Collected material »
──────
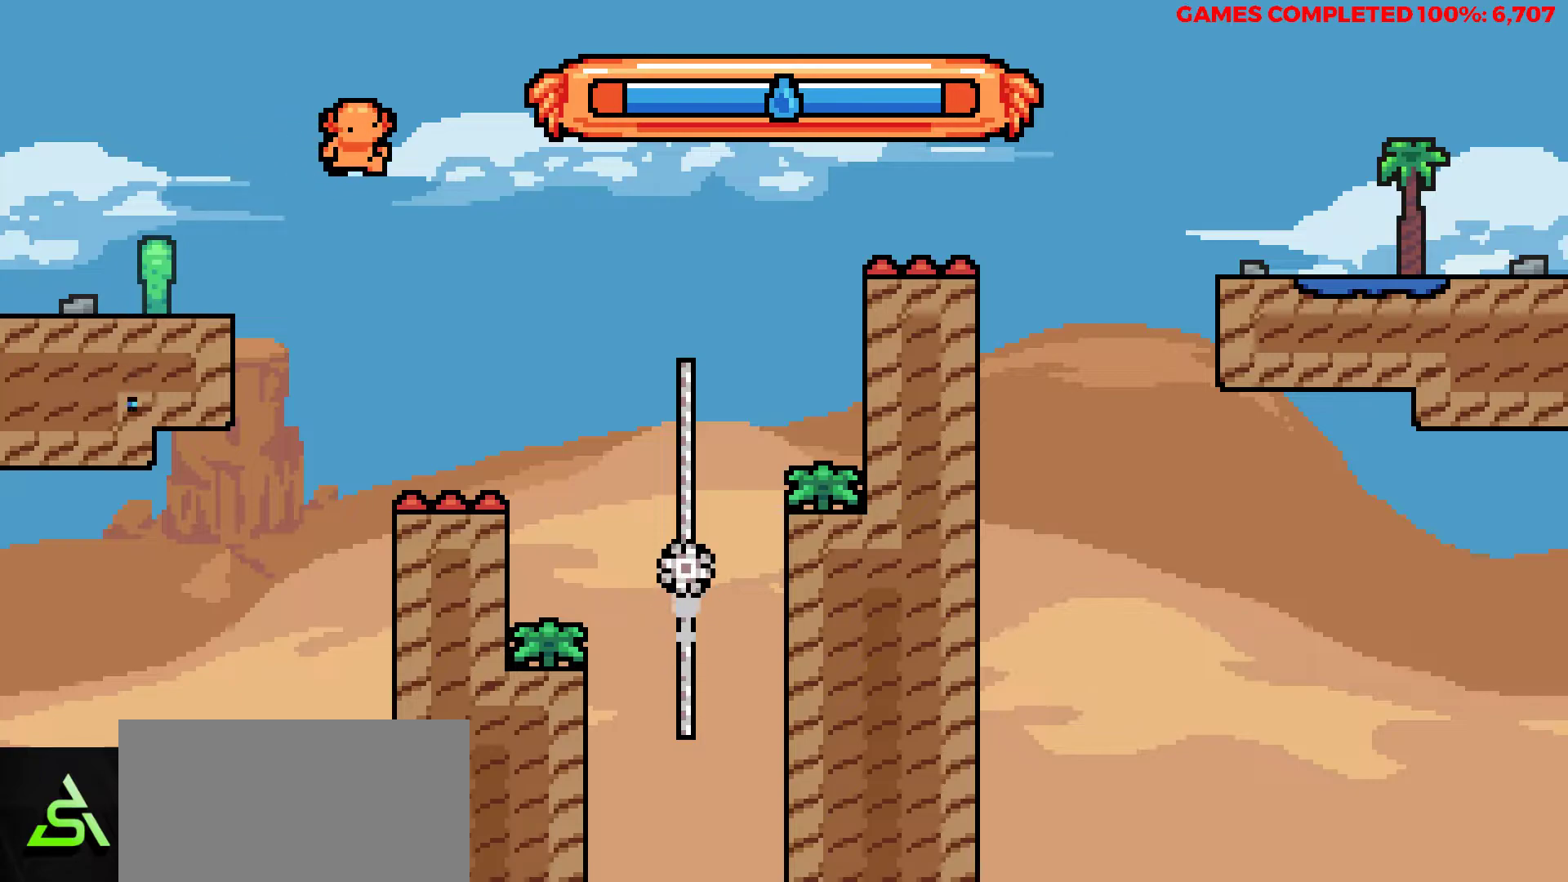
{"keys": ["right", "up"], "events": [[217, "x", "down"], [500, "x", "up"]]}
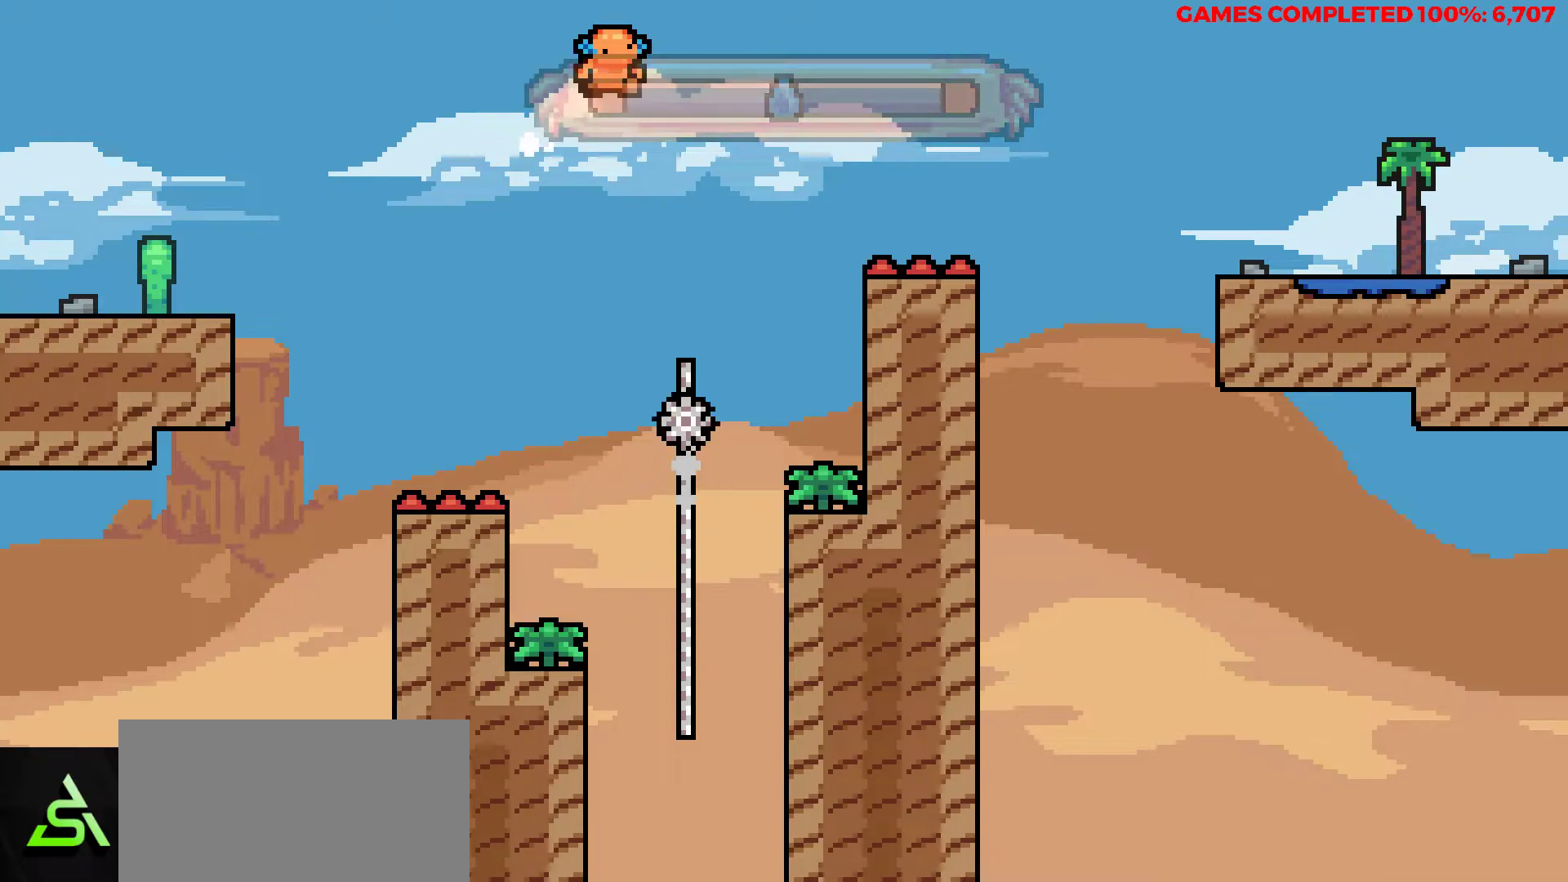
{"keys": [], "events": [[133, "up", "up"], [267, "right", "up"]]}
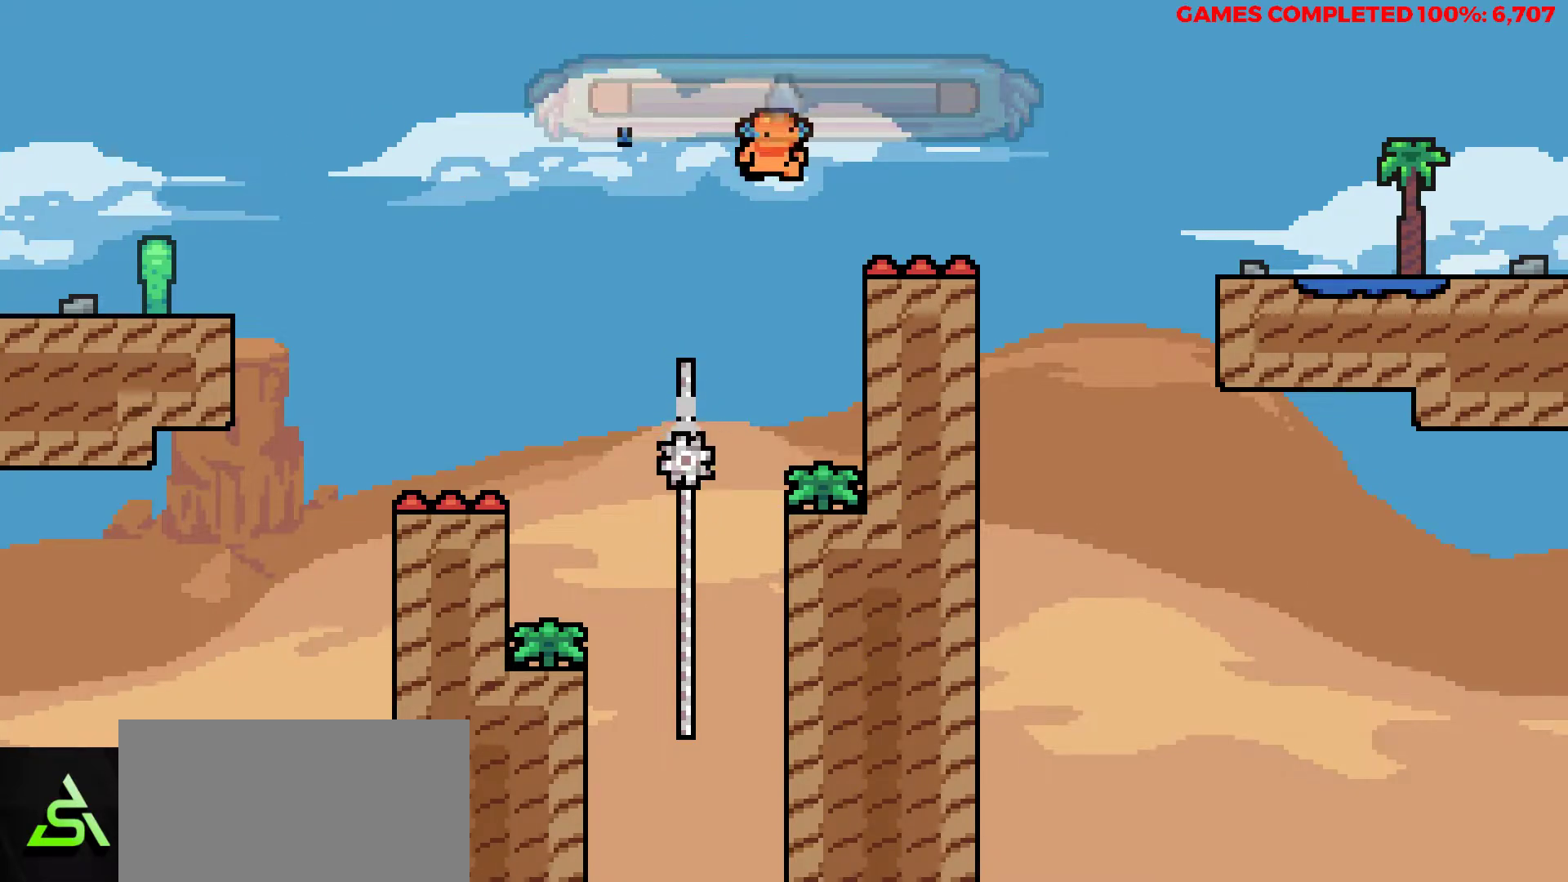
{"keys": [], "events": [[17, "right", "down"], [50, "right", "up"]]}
──────
Action item »
Skip every picture, and give the rest of the material above again exactly.

Answer for this exercise »
{"keys": ["right", "up"], "events": [[217, "x", "down"], [500, "x", "up"]]}
{"keys": [], "events": [[133, "up", "up"], [267, "right", "up"]]}
{"keys": [], "events": [[17, "right", "down"], [50, "right", "up"]]}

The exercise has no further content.